Australian Marek Polgar’s haunting but molasses-slow debut operates under the “Matrix”-like principle that people are tools of an engineered purpose and cities no more than a elaborate playpen housing those too lazy or lost to understand their fate.
In an unnamed but straightforward metropolis, a group of earnest but estranged people prowl streets and buildings seeking an exit from a world of “ghosts and cardboard cutouts.” The character around which Polger builds his story, Alice (Kylie Trounson), is a math wizard who has dedicated her life to solving the riddle of the maze, namely that humanity is the sum of framework from which there is an exit, a door, a hatch, and she believes she knows wear.

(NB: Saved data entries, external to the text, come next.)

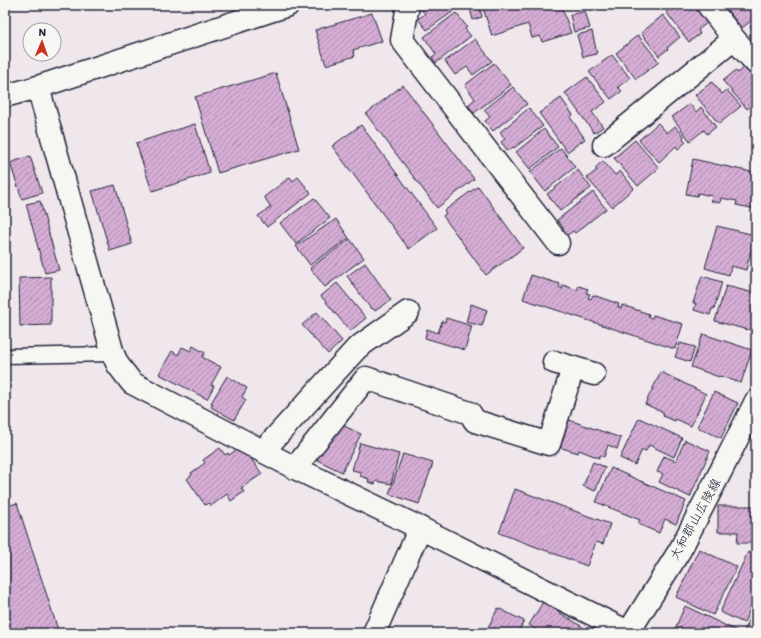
<svg xmlns="http://www.w3.org/2000/svg" width="761" height="638" font-family="Itim,'Klee One',sans-serif">
<defs>
<pattern id="building-hatch" width="6" height="6" patternUnits="userSpaceOnUse"><rect width="6" height="6" fill="#d5add5"/><path d="M-1 1l2-2M0 6l6-6M5 7l2-2" fill="none" stroke="#ac8cae"/></pattern>
</defs>
<rect width="100%" height="100%" fill="#efe7ec"/>
<filter id="ink" filterUnits="userSpaceOnUse"><feTurbulence type="fractalNoise" baseFrequency=".025" numOctaves="2"/><feDisplacementMap in="SourceGraphic" scale="8" xChannelSelector="R" yChannelSelector="G"/><feConvolveMatrix kernelMatrix="1 2 1 2 8 2 1 2 1" color-interpolation-filters="sRGB"/></filter>
<g filter="url(#ink)">
<g fill="url(#building-hatch)" stroke="#22223b">
<polygon points="424,5 452,5 455,10 427,30 418,19 425,14 421,9 425,7"/>
<polygon points="469,5 479,5 482,17 473,20"/>
<polygon points="482,5 561,5 571,33 542,42 540,36 532,38 528,24 492,36"/>
<polygon points="676,5 693,5 707,23 698,30 700,34 689,42 666,12"/>
<polygon points="730,5 756,5 756,17 742,28 726,9"/>
<polygon points="585,11 590,28 574,32 570,15"/>
<polygon points="372,13 382,41 353,50 355,56 326,65 315,30"/>
<polygon points="456,13 467,27 465,29 471,36 436,63 432,57 436,54 424,37"/>
<polygon points="663,15 680,37 667,48 668,49 659,56 641,33"/>
<polygon points="756,21 756,43 749,35 753,31 750,27"/>
<polygon points="592,31 597,54 583,57 577,35"/>
<polygon points="638,35 659,62 636,79 616,53"/>
<polygon points="475,39 492,61 473,75 467,67 455,75 445,61"/>
<polygon points="612,55 630,78 618,87 622,91 611,99 589,72"/>
<polygon points="494,63 511,85 474,113 468,105 475,99 465,85"/>
<polygon points="746,66 755,76 753,78 756,81 756,102 747,109 723,81 736,70 738,73"/>
<polygon points="276,73 299,149 218,173 195,97"/>
<polygon points="587,77 606,102 592,112 603,127 594,133 565,93"/>
<polygon points="712,82 722,94 727,90 741,106 719,124 695,95"/>
<polygon points="403,85 474,179 437,208 366,114"/>
<polygon points="513,87 527,104 493,131 485,121 490,117 484,110"/>
<polygon points="561,98 573,115 570,117 585,139 567,152 539,113"/>
<polygon points="690,104 696,112 701,107 716,127 707,134 704,130 690,141 672,117"/>
<polygon points="529,108 543,126 514,148 513,147 508,151 501,142 505,139 500,132"/>
<polygon points="658,123 667,133 675,126 684,136 683,138 686,142 678,149 676,146 659,162 639,140"/>
<polygon points="195,124 210,173 152,191 136,143"/>
<polygon points="361,125 437,228 409,249 332,146"/>
<polygon points="544,129 558,147 530,169 516,152"/>
<polygon points="635,140 659,168 638,186 614,158"/>
<polygon points="561,148 575,167 545,191 530,172"/>
<polygon points="30,156 42,193 22,199 10,163"/>
<polygon points="693,159 756,173 756,209 736,205 737,201 721,198 720,203 711,201 712,196 698,193 697,196 686,194"/>
<polygon points="603,161 615,175 620,171 634,188 612,207 587,178 597,170 595,168"/>
<polygon points="578,170 591,188 560,211 547,194"/>
<polygon points="290,177 293,181 298,177 311,193 267,227 258,216 271,207 264,197"/>
<polygon points="115,185 132,244 110,251 92,191"/>
<polygon points="478,186 523,248 486,275 443,216 446,213 444,211"/>
<polygon points="593,192 606,209 575,233 573,231 566,236 561,230 564,229 557,220"/>
<polygon points="314,198 330,218 296,244 280,223"/>
<polygon points="40,201 59,270 45,273 26,204"/>
<polygon points="336,219 349,238 310,265 296,246"/>
<polygon points="717,226 755,235 746,270 731,266 729,275 705,268"/>
<polygon points="350,239 364,258 325,287 310,268"/>
<polygon points="365,263 391,300 375,311 372,308 371,309 347,276"/>
<polygon points="531,275 560,284 559,287 562,289 563,285 577,290 579,286 588,289 586,293 590,294 588,298 591,299 593,295 619,304 618,307 621,309 622,305 649,314 648,317 652,318 653,315 683,324 675,349 523,299"/>
<polygon points="702,276 722,282 714,309 712,309 710,315 694,310 696,303 693,303"/>
<polygon points="51,277 51,325 20,326 19,278"/>
<polygon points="337,283 366,318 350,331 321,296"/>
<polygon points="726,286 754,293 753,296 756,297 756,331 749,329 748,330 715,321"/>
<polygon points="471,304 487,310 482,326 466,322"/>
<polygon points="317,312 342,341 328,354 302,325"/>
<polygon points="446,318 472,326 465,350 425,338 427,329 438,333 442,321 445,322"/>
<polygon points="703,334 752,350 741,383 720,376 719,377 691,367"/>
<polygon points="680,343 695,347 690,362 675,357"/>
<polygon points="193,346 205,353 202,357 221,367 211,385 214,386 207,399 159,374 172,351 178,355 182,347 191,351"/>
<polygon points="661,372 706,394 691,426 676,419 675,421 663,416 664,413 645,404"/>
<polygon points="227,376 247,388 242,397 246,400 234,420 211,407 213,404 211,403"/>
<polygon points="714,392 738,403 721,438 697,427"/>
<polygon points="639,418 682,438 674,457 649,445 646,451 642,450 635,465 620,458"/>
<polygon points="569,420 621,438 617,449 608,445 604,457 600,455 599,458 579,450 578,453 559,447"/>
<polygon points="340,424 361,434 342,472 315,459 326,437 332,440"/>
<polygon points="685,440 710,451 690,497 659,482 663,474 657,472 664,456 676,461"/>
<polygon points="360,443 399,454 391,484 376,481 375,484 368,482 369,479 360,476 361,472 352,470"/>
<polygon points="242,446 262,474 241,488 244,492 231,501 227,494 211,506 209,503 205,505 187,479 192,475 191,473 205,463 203,460 220,448 225,455 228,453 229,455"/>
<polygon points="403,454 433,463 419,504 389,494"/>
<polygon points="593,462 605,467 595,491 583,486"/>
<polygon points="611,468 686,501 676,524 665,519 659,533 638,524 640,520 596,502"/>
<polygon points="515,489 610,524 603,544 596,542 587,566 499,533"/>
<polygon points="17,503 59,633 5,633 5,507"/>
<polygon points="718,506 756,506 756,541 750,541 750,543 737,543 738,532 718,532"/>
<polygon points="699,549 737,567 713,615 676,597"/>
<polygon points="748,552 756,556 756,596 744,623 720,612"/>
<polygon points="543,602 584,628 580,633 541,633 529,625"/>
<polygon points="685,606 737,631 736,633 673,633"/>
<polygon points="756,607 756,633 743,633"/>
<polygon points="498,608 524,621 518,633 485,633"/>
</g>
<g fill="none" stroke-linecap="round" stroke-linejoin="round">
<defs>
<polyline id="lane" points="5,356 113,354"/>
<g id="street">
<polyline points="408,5 402,40 558,243"/>
<polyline points="708,5 734,39 756,63"/>
<polyline points="38,87 113,354 118,365 132,383 295,468 420,528 630,633"/>
<polyline points="604,145 734,39"/>
<polyline points="554,362 594,374"/>
<polyline points="263,451 357,348 408,312"/>
<polyline points="295,468 366,378 470,413 475,421 549,444 573,368"/>
<polyline points="374,633 420,528"/>
</g>
<g id="secondary">
<polyline points="5,96 38,87 288,5"/>
<polyline points="628,633 680,550 726,461 756,401"/>
</g>
</defs>
<use href="#lane" stroke="#22223b" stroke-width="17"/>
<use href="#street" stroke="#22223b" stroke-width="25"/>
<use href="#secondary" stroke="#22223b" stroke-width="25"/>
<use href="#lane" stroke="#f6f6f2" stroke-width="14"/>
<use href="#street" stroke="#f6f6f2" stroke-width="22"/>
<use href="#secondary" stroke="#f6f6f2" stroke-width="22"/>
</g>
</g>
<g text-anchor="middle" dominant-baseline="central" stroke-width="3" stroke-linejoin="round" paint-order="stroke">
<g font-size="13" fill="#22223b" stroke="#f6f6f2">
<text transform="translate(695 519) rotate(-61)">大和郡山広陵線</text>
</g>
</g>
<rect width="761" height="638" fill="none" stroke="#f6f6f2" stroke-width="20"/>
<rect x="10" y="10" width="741" height="618" fill="none" stroke="#22223b" stroke-width="1.5" filter="url(#ink)"/>
<g transform="translate(42 42) rotate(2)"><circle r="19" fill="#f6f6f2" stroke="#a1a1a9"/>
<path d="M0-3L7 15L0 10L-7 15Z" fill="#c8321e"/>
<text y="-6" font-size="11" font-weight="bold" text-anchor="middle" fill="#22223b">N</text>
</g>
</svg>
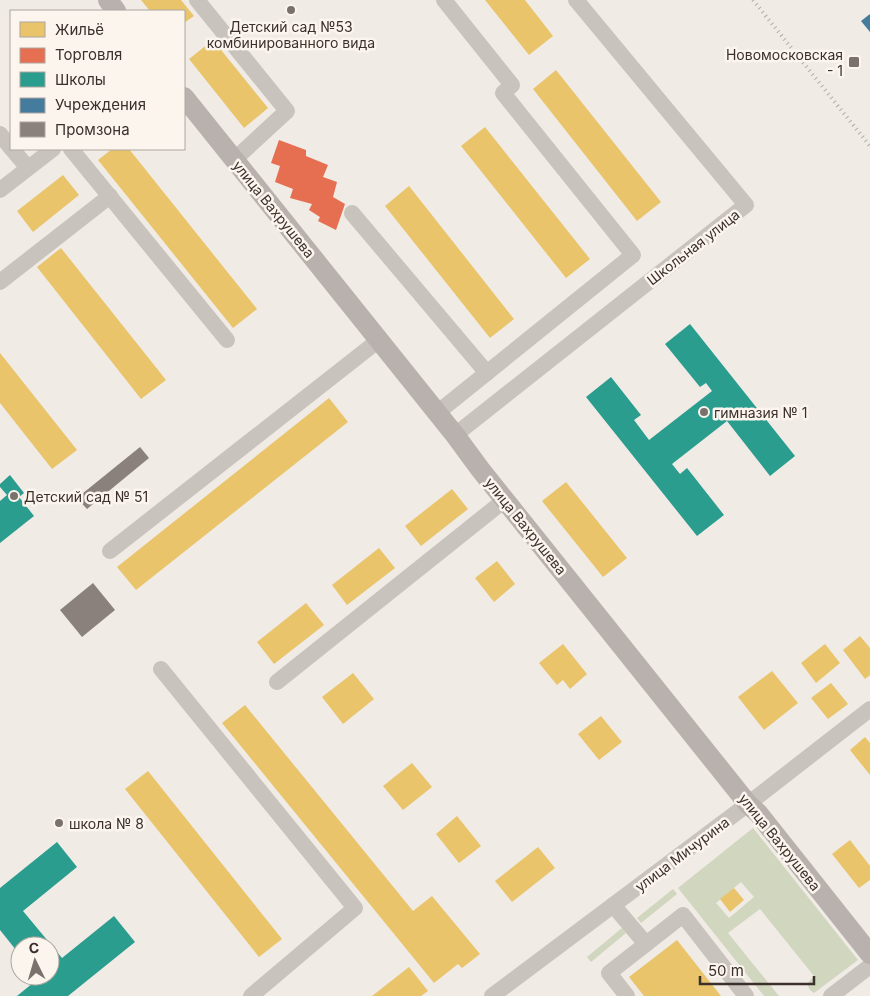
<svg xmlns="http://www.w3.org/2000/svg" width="870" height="996" font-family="Inter,sans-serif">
	<rect width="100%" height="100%" fill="#f0ebe5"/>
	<!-- green -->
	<g fill="#d1d6bf" fill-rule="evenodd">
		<path d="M753 828 858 960 814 993 810 990 807 984 814 976 760 909 728 933 779 996H764L678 888ZM741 882 754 897 729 918 716 903Z"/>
		<polygon points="673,889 677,894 641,923 637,918"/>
		<polygon points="622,928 626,933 591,962 587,957"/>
	</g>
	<!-- homes -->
	<g fill="#e9c46a">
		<polygon points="141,0 181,0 194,16 184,23 184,11 150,11"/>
		<polygon points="485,0 525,0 553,36 529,55"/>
		<polygon points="213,40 268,108 244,128 189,59"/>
		<polygon points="556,70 661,202 637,221 533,89"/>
		<polygon points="485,127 590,259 566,278 461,146"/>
		<polygon points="112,149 129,149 257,309 233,328 98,160"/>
		<polygon points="63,175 79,195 33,232 17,211"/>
		<polygon points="409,186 514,319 490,338 385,206"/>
		<polygon points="61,248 166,380 141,399 37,267"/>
		<polygon points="0,353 77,450 52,469 0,403"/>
		<polygon points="329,398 348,422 136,590 117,567"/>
		<polygon points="566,482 627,558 603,577 542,501"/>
		<polygon points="452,489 468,509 421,546 405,526"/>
		<polygon points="379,548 395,568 347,605 332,585"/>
		<polygon points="497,561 515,584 494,602 475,578"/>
		<polygon points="306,603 324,625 274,664 257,642"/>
		<polygon points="860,636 870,648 870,675 865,679 843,650"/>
		<polygon points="563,644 587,674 570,689 563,680 557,685 539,663"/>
		<polygon points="825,644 840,663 816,683 801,663"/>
		<polygon points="772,671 798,703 764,730 738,697"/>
		<polygon points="353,673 374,699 343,724 322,697"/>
		<polygon points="831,683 848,704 828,719 811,698"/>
		<polygon points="245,705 413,911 432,896 480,954 462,968 458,964 434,983 222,723"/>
		<polygon points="601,716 622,742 599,760 578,734"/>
		<polygon points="865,737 870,743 870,775 850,750"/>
		<polygon points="412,763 432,787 403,810 383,786"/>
		<polygon points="148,771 282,939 259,957 125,789"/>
		<polygon points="457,816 481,846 459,863 436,834"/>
		<polygon points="850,840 870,866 870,880 859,888 832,854"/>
		<polygon points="538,847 555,868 512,902 495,881"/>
		<polygon points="734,888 744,900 730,912 720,899"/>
		<polygon points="677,940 721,996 644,996 629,977"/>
		<polygon points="409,967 428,991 421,996 372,996"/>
	</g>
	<!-- shops -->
	<polygon fill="#e76f51" points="279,140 306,150 306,156 328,165 323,177 337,182 333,197 345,204 336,230 318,221 320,217 309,210 312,204 290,198 293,189 275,182 280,166 271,163"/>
	<!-- schools -->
	<g fill="#2a9d8f">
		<polygon points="690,324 795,456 770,476 727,421 672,464 680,474 687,468 724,515 697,536 586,397 611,377 641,415 634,420 649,440 712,391 706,383 700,387 665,344"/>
		<polygon points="10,475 24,493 19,497 34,516 0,543 0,501 7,495 0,487 0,484"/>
		<polygon points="57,842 77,867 23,911 62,958 114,916 135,942 68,996 17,996 39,978 37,976 50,976 50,946 20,946 20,955 0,930 0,888"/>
	</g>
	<!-- public -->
	<polygon fill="#457b9d" points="870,14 870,32 861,21"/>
	<!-- industry -->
	<g fill="#8a817c">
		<polygon points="140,447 149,458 87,509 77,498"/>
		<polygon points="93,583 115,610 82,637 60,610"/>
	</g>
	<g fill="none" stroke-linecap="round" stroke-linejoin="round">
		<!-- minor -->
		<g stroke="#c9c3be" stroke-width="16">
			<polyline points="197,0 287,111 235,159"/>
			<polyline points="0,134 11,148"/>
			<polyline points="12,149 28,168"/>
			<polyline points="71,149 227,340"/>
			<polyline points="0,190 53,149"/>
			<polyline points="352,213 487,373"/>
			<polyline points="0,282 110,196"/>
			<polyline points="437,413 633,255 503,93 512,85 444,0"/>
			<polyline points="455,435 746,205 576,0"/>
			<polyline points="110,551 379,340"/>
			<polyline points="161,669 355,908 251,996"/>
			<polyline points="277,682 506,499"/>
			<polyline points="613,905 646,944"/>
			<polyline points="492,996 748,804 870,709"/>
			<polyline points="627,996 609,973 683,915 746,996"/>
			<polyline points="831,996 870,966"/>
		</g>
		<!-- major -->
		<g stroke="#b8b1ad" stroke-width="20">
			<polyline points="108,0 116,11"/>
			<polyline points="184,97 455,435 480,469 748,804 758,813 870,954"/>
		</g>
		<!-- rail -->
		<polyline stroke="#b1aca8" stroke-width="4" stroke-dasharray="1 4" stroke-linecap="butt" points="753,0 870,146"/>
	</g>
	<!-- markers -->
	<g fill="#7a716c" stroke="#fbf5ee" stroke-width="2">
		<circle cx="291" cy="10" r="5"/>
		<rect x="848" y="56" width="12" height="12" rx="2.5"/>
		<circle cx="704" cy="412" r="5"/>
		<circle cx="14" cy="496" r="5"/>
		<circle cx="59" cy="823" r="5"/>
	</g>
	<g text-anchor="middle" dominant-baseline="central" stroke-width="5" stroke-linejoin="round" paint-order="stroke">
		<!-- poi labels -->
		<g font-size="14" fill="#3b302b" stroke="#fbf5ee" text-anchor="start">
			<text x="291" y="26" text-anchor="middle">Детский сад №53<tspan x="291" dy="16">комбинированного вида</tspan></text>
			<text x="843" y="54" text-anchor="end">Новомосковская<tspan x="843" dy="16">- 1</tspan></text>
			<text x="714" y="412">гимназия № 1</text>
			<text x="24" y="496">Детский сад № 51</text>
			<text x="69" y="823">школа № 8</text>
		</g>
		<!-- street labels -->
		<g font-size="14" fill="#3b302b" stroke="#fbf5ee">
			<text transform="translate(274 209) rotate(51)">улица Вахрушева</text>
			<text transform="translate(693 247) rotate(-38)">Школьная улица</text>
			<text transform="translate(526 526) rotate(51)">улица Вахрушева</text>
			<text transform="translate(780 842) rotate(51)">улица Вахрушева</text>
			<text transform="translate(682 854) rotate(-37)">улица Мичурина</text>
		</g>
	</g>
	<!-- legend -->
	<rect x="10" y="10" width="175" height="140" fill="#fbf5ee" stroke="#aea6a0"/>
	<rect x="20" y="22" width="25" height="15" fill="#e9c46a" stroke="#aea6a0"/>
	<text x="55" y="35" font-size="15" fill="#3b302b">Жильё</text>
	<rect x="20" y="48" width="25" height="15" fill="#e76f51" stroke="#aea6a0"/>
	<text x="55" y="60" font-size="15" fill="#3b302b">Торговля</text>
	<rect x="20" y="72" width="25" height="15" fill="#2a9d8f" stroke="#aea6a0"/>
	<text x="55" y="85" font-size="15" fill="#3b302b">Школы</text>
	<rect x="20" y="98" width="25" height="15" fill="#457b9d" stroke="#aea6a0"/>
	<text x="55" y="110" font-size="15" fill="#3b302b">Учреждения</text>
	<rect x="20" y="122" width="25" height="15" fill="#8a817c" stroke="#aea6a0"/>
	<text x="55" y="135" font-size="15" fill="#3b302b">Промзона</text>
	<!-- north arrow -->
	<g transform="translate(35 961) rotate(355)"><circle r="24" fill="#fbf5ee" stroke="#aea6a0"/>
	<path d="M0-4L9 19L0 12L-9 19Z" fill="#7a716c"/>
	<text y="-8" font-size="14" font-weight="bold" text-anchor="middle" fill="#3b302b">С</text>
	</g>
	<!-- scale -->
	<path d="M700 976v8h114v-8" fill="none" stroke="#3b302b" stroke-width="2.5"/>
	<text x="708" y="976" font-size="15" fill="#3b302b" stroke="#fbf5ee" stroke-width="4" paint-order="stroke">50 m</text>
</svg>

Much of her disjointed if visually sublime search is framed with a sense of the fraught that Peter Weir brought to his early Aussie efforts and which Samuel Beckett applies to Godot, diligence tied to absurdity tied to urban tedium tied to alienation.
An ominous-looking land developer named John (David Kemp) has bought out hundreds of city buildings, only to close them, determined they don’t contain “the door.” “Why,” he asks eerily, musing on the city’s residents, “does the maze turn them into scurrying rats?”
That of course is the story’s point: that humans are just going through the paces of urban drudgery without asking the only right question: How do I get out? But to what? “I need to get inside,” Alice tells the camera. “It’s hard to explain.” Too hard for Polgar, but that doesn’t stop him from trying.